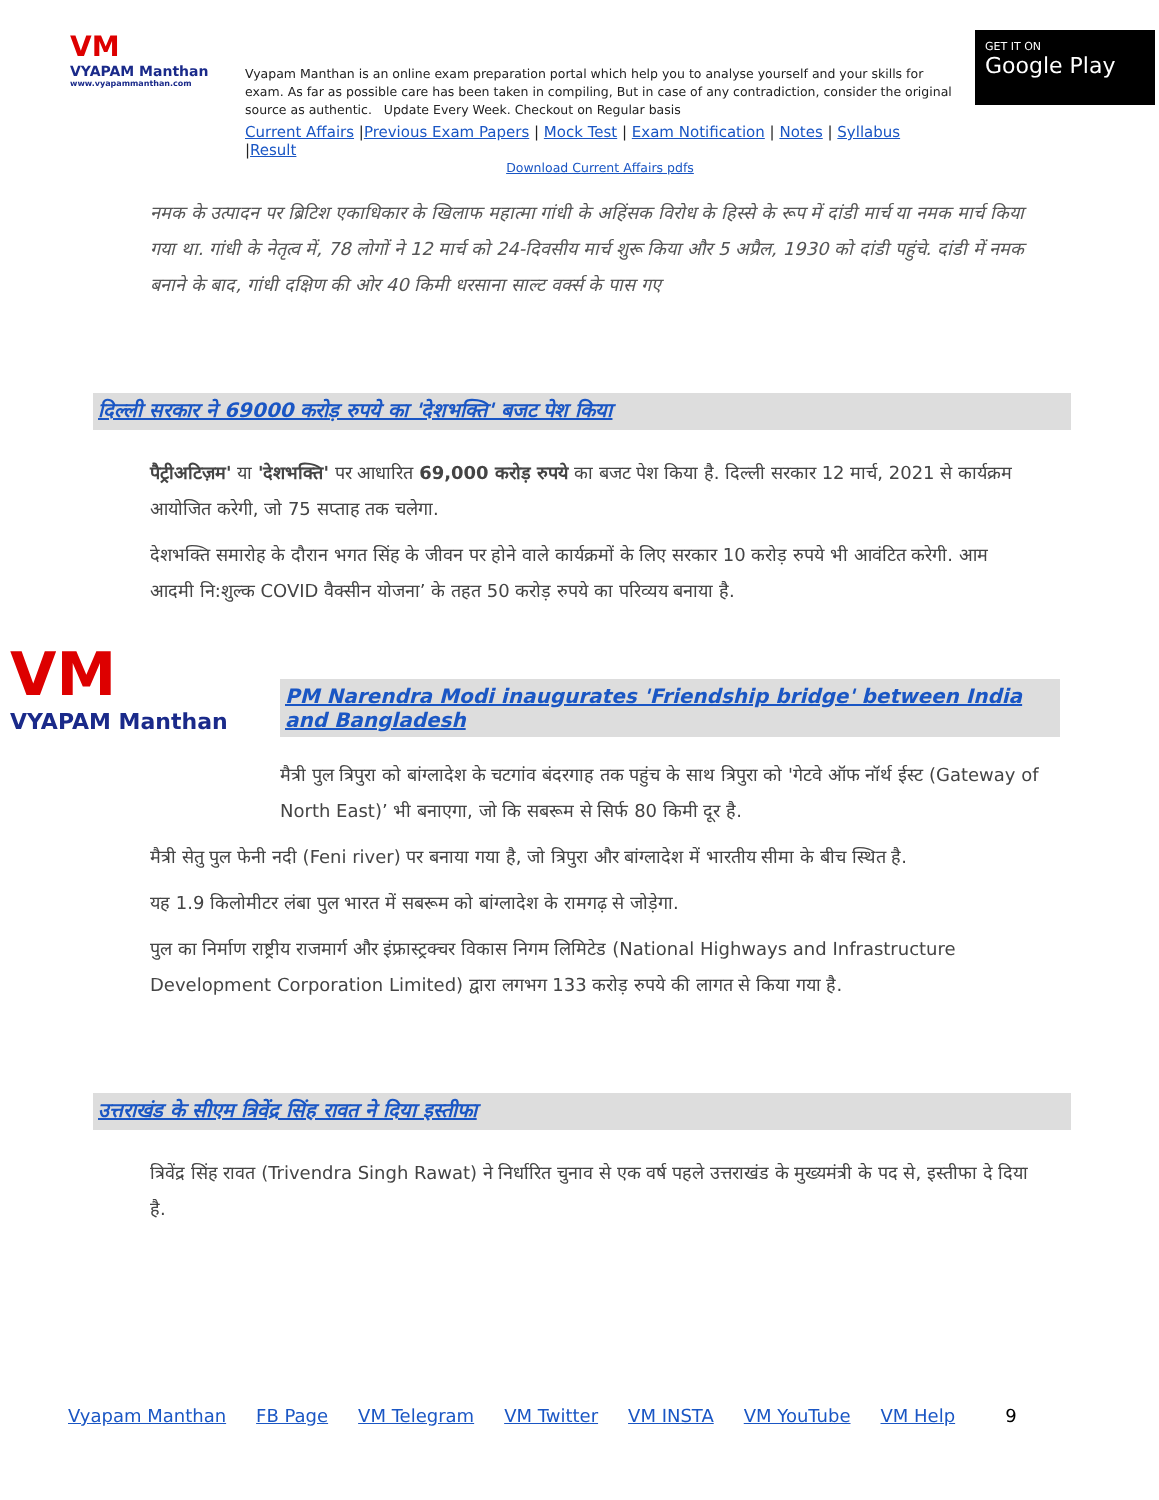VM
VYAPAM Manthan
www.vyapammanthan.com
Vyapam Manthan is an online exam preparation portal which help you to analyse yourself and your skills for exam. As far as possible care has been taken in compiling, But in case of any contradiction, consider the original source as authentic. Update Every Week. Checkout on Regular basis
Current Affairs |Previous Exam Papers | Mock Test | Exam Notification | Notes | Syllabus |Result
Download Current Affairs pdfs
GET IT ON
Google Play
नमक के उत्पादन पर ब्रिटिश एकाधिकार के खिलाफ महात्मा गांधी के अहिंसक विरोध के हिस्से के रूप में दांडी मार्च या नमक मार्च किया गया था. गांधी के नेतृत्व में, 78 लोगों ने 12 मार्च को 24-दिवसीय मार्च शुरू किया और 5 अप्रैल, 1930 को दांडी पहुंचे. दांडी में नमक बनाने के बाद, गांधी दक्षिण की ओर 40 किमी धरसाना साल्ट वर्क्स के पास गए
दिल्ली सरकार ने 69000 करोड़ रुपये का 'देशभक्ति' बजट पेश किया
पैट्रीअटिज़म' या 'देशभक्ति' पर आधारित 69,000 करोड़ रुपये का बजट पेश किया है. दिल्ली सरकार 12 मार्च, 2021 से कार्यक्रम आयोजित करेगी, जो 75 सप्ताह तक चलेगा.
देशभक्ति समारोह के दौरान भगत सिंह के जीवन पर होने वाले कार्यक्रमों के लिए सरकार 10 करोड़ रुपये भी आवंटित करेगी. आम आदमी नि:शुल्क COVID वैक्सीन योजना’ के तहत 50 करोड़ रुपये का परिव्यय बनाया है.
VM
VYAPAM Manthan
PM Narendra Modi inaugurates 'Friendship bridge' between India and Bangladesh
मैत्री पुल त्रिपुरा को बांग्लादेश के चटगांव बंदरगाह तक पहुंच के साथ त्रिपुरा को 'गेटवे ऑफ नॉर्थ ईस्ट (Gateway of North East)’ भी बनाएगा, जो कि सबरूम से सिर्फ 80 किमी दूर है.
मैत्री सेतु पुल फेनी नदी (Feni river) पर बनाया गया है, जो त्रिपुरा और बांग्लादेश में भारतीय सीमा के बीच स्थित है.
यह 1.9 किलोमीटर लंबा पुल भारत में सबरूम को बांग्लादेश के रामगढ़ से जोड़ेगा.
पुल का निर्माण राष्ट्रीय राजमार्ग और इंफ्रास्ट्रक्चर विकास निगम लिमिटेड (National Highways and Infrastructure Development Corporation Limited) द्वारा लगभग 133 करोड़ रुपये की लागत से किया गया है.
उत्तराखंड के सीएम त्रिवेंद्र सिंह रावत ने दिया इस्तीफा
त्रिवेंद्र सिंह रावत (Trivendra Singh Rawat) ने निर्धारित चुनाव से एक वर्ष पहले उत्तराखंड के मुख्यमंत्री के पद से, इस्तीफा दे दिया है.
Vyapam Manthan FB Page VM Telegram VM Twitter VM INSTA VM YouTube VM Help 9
──────────
- **Description of the task**: Show each line of the records above containing "Current".

- **Exercise result**:
Current Affairs |Previous Exam Papers | Mock Test | Exam Notification | Notes | Syllabus |Result
Download Current Affairs pdfs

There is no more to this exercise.